Our patients can have a vast range of medical disorders and varying degrees of functional capacity. If you can imagine the many potential problems that can occur due to the complex combinations of medications and the complexity of each operation – this is made immensely more complex depending on the health of the patient.

The comparison between a young healthy patient who may have expected blood loss from a caesarean section can be far more challenging if they simultaneously have a congenital bleeding disorder or refuse blood products.

Our Scope of Practice

It is logical to expect that the skills you practice every day are the skills you will be proficient at. So these daily ‘rituals’ become the base for our expertise and interests in the health care system

  • We lead resuscitation teams
  • We specialize in acute and chronic pain management
  • We are involved in research
  • We are active in hospital committees
  • We are very useful specialists in all manner of foreign aid
  • We teach and pass on these skills in many different settings to many different levels of students and doctors

Why is this the best specialty for me?

When I was a junior surgical doctor, I was on the ward taking care of some very unwell patients. On this particular day, every few hours I would have to make an emergency call when one of my patients would deteriorate. This was an incredibly stressful experience for me. I did not have the knowledge or skills to help my patients and this was terrifying. Fortunately the anaesthetist who arrived to help seemed incredibly calm. It really seemed that nothing about this situation was stressful, and they steadily assigned tasks to stabilise my patient. This was a pivotal moment. I wanted to be that person.

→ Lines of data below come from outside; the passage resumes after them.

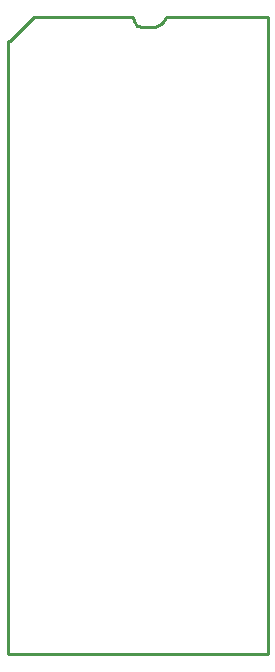
<source format=gko>
G04 Layer: BoardOutlineLayer*
G04 EasyEDA v6.5.22, 2023-01-18 22:18:13*
G04 66d29df89567445d99ed279259f9073e,7be1179030e74d40a97a3c751b95adb4,10*
G04 Gerber Generator version 0.2*
G04 Scale: 100 percent, Rotated: No, Reflected: No *
G04 Dimensions in millimeters *
G04 leading zeros omitted , absolute positions ,4 integer and 5 decimal *
%FSLAX45Y45*%
%MOMM*%

%ADD10C,0.2540*%
D10*
X1778000Y-1625600D02*
G01*
X1981200Y-1422400D01*
X2819400Y-1422400D01*
X2832100Y-1460500D01*
X2857500Y-1498600D01*
X2908300Y-1511300D01*
X3009900Y-1511300D01*
X3060700Y-1485900D01*
X3086100Y-1460500D01*
X3098800Y-1422400D01*
X3962400Y-1422400D01*
X3962400Y-6819900D01*
X1765300Y-6819900D01*
X1765300Y-1625600D01*
X1778000Y-1625600D01*

%LPD*%
M02*

</source>
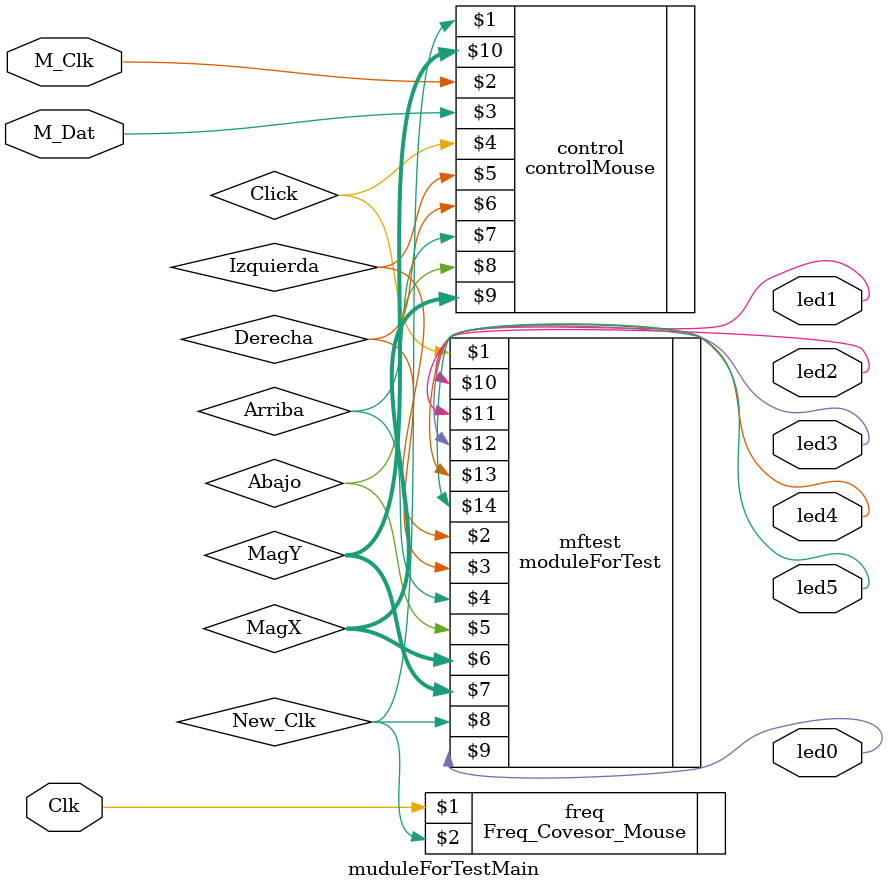
<source format=v>
`timescale 1ns / 1ps
module muduleForTestMain(
    input M_Clk,
    inout M_Dat,
	 input Clk,
	 output wire led0,//Izquierda
	 output wire led1,//Derecha
	 output wire led2,//Arriba
	 output wire led3,//Abajo
	 output wire led4,//magVertical diferente 0 
	 output wire led5//maghorizontal diferente 0 
    );
//internal var
wire New_Clk, Click, Izquierda, Derecha, Arriba, Abajo; 
wire [7:0] MagX, MagY;
//code

Freq_Covesor_Mouse freq(Clk, New_Clk);
controlMouse control(New_Clk, M_Clk, M_Dat, Click, Izquierda, Derecha, Arriba, Abajo, MagX, MagY);
moduleForTest mftest(Click, Izquierda, Derecha, Arriba, Abajo, MagX, MagY, New_Clk, led0, led1, led2, led3, led4, led5);

endmodule

</source>
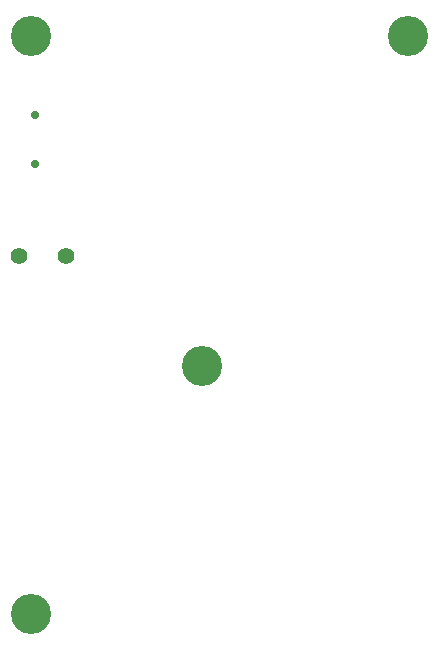
<source format=gbr>
%TF.GenerationSoftware,Altium Limited,Altium Designer,20.1.12 (249)*%
G04 Layer_Color=0*
%FSLAX45Y45*%
%MOMM*%
%TF.SameCoordinates,4EE8302A-A9A8-49E0-93C5-14594FCB678D*%
%TF.FilePolarity,Positive*%
%TF.FileFunction,NonPlated,1,4,NPTH,Drill*%
%TF.Part,Single*%
G01*
G75*
%TA.AperFunction,ComponentDrill*%
%ADD146C,1.40000*%
%ADD147C,0.70000*%
%TA.AperFunction,OtherDrill,Pad Free-MH4 (35.5mm,52.5mm)*%
%ADD148C,3.40000*%
%TA.AperFunction,OtherDrill,Pad Free-MH3 (3.5mm,52.5mm)*%
%ADD149C,3.40000*%
%TA.AperFunction,OtherDrill,Pad Free-MH2 (18mm,24.5mm)*%
%ADD150C,3.40000*%
%TA.AperFunction,OtherDrill,Pad Free-MH1 (3.5mm,3.5mm)*%
%ADD151C,3.40000*%
D146*
X652500Y3385000D02*
D03*
X252500D02*
D03*
D147*
X390008Y4160019D02*
D03*
Y4575004D02*
D03*
D148*
X3550000Y5250000D02*
D03*
D149*
X350000D02*
D03*
D150*
X1800000Y2450000D02*
D03*
D151*
X350000Y350000D02*
D03*
%TF.MD5,df357298ce5fb881e897a520d507df39*%
M02*

</source>
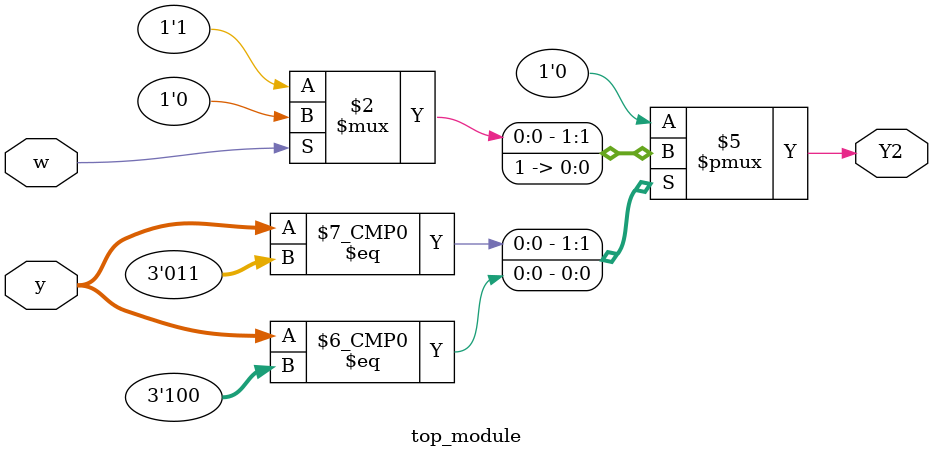
<source format=sv>
module top_module(
    input [3:1] y,
    input w,
    output reg Y2
);

always @(*) begin
    case (y)
        3'b000: Y2 = 1'b0; // State A
        3'b001: Y2 = 1'b0; // State B
        3'b010: Y2 = 1'b0; // State C
        3'b011: begin // State D
            Y2 = w ? 1'b0 : 1'b1;
        end
        3'b100: Y2 = 1'b1; // State E
        3'b101: Y2 = 1'b0; // State F
        default: Y2 = 1'b0;
    endcase
end

endmodule

</source>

I wanted to feel in control of a situation that seemed so dire. I wanted to learn and experience whatever this anaesthetist had learned and experienced to enable me to be able to help those sick patients.

Anaesthesia is one of the few occupations that the time from action to disaster is quite short. For most other careers and medical specialties, by the time you do an action, prescribe a medication and perform a procedure…. If a mistake is made, there is substantial time to correct this. But anaesthesia is different. After giving a paralytic agent you only have a few minutes to oxygenate the patient before they could die of hypoxaemia. If a patient suffers anaphylaxis, you only have a few minutes to correctly diagnosis and treat before the patient suffers cardiovascular collapse.

This all sounds like anaesthesia must be a very stressful profession, and I confess it is at times. But fortunately our system of rigorous training, the hospitals’ safety policies, the incredible medications and equipment at our disposal means that anaesthesia is incredibly safe. It is about 10x safer to have an anaesthetic than to drive a car for a year.

So if you don’t mind the sometimes stressful situations and trust in your training, you will learn how to manage those crises effectively.

Every specialty has certain repetitive elements. For anesthetists this would be iv cannulas and long stable cases where there isn’t much activity. If you enjoy the challenge of cannulas – difficult or easy – and are able to occupy yourself during those longer cases with other important roles in theatre such as teaching or supervising your trainee, anaesthesia could be a great specialty for you.

Often we don’t have form long-term professional relationships with our patients. Instead we have to try and gain rapport and comfort patients in the 5 minutes before the operation – during the most stressful part of their surgical journey. If you are able to talk easily with people, and gain their confidence with a natural ease, this is a tremendous advantage in a profession with less (awake) patient contact that most others. I don’t mind the lack of patient contact, as it allows me to keep my work and home life separate. I admire those professionals that do form enduring professional connections but it wouldn’t suit my personality.


This is just a small part of a much larger topic about what anaesthesia, but I hope if gives the reader a small insight into this specialty.